#### TEXTO DO EXERCÍCIO

Punho de Ferro | A primeira temporada
Finalmente chegou o momento de conhecer o último dos Defensores, aquele que dará o passo inicial para a história que deve unir os principais heróis de rua da Marvel. Toda a pressão que Punho de Ferro carrega por ser a ligação entre as origens dos Defensores e a do próprio grupo deve ter sido difícil de levar. Entre ter que funcionar como uma obra única, manter o nível de qualidade das anteriores e ainda ser o último degrau para algo tão aguardado pelos fãs, o que ficou claro é que toda a equipe realmente tentou entregar algo grandioso. Uma pena que não tenha dado tão certo.

#### TRECHOS DAS ENTRADAS
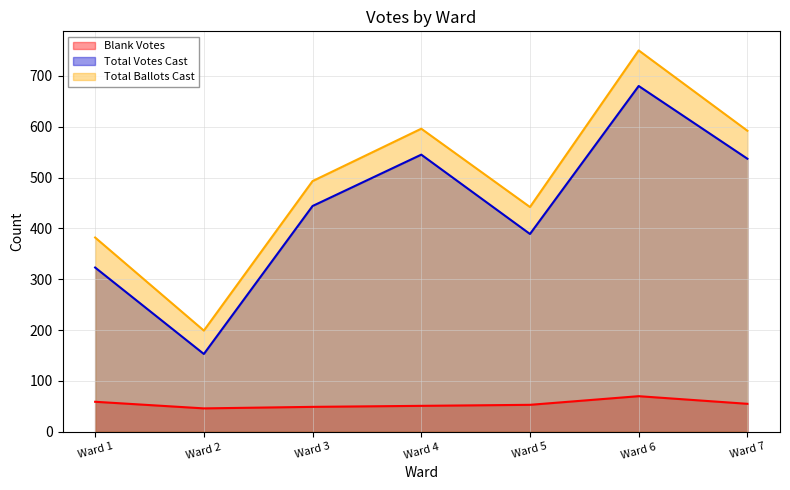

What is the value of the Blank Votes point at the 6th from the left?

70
==
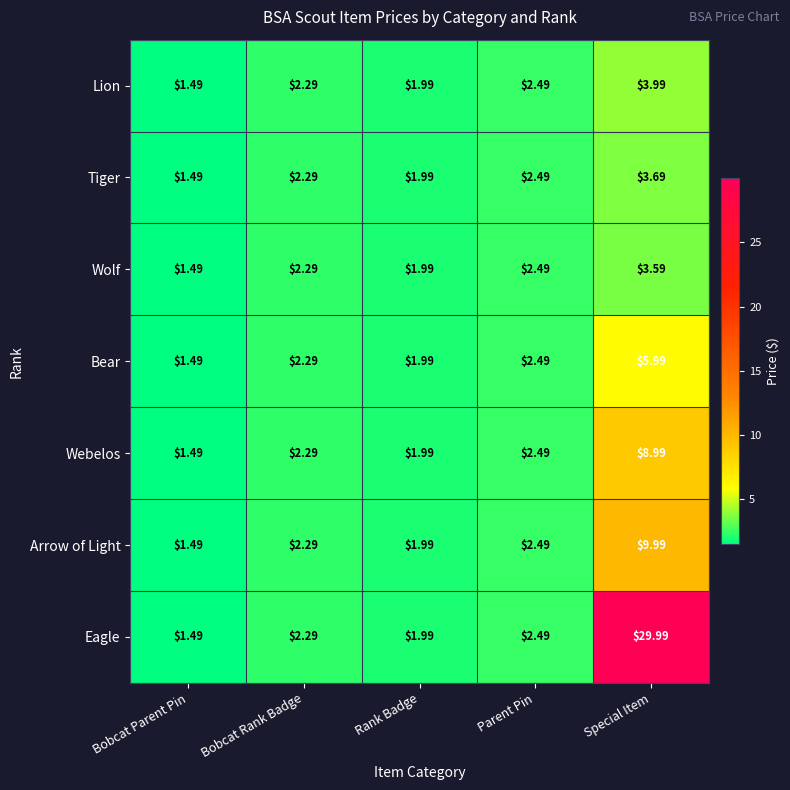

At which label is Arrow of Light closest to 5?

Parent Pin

#### TAREFAS A RESOLVER
a. Copie palavra por palavra tudo o que vai de "Punho de Ferro |" até "dado tão certo." no texto sobre Punho de Ferro.
b. Responda com base no texto sobre Punho de Ferro:
(i) De qual temporada da série o texto fala?
(ii) Qual dos Defensores o texto diz que finalmente chegou a hora de conhecer?
(iii) Quem a história deve unir?

#### RESPOSTAS DAS TAREFAS
a.
Punho de Ferro | A primeira temporada
Finalmente chegou o momento de conhecer o último dos Defensores, aquele que dará o passo inicial para a história que deve unir os principais heróis de rua da Marvel. Toda a pressão que Punho de Ferro carrega por ser a ligação entre as origens dos Defensores e a do próprio grupo deve ter sido difícil de levar. Entre ter que funcionar como uma obra única, manter o nível de qualidade das anteriores e ainda ser o último degrau para algo tão aguardado pelos fãs, o que ficou claro é que toda a equipe realmente tentou entregar algo grandioso. Uma pena que não tenha dado tão certo.

b.
(i) Da primeira temporada.
(ii) O último dos Defensores.
(iii) Os principais heróis de rua da Marvel.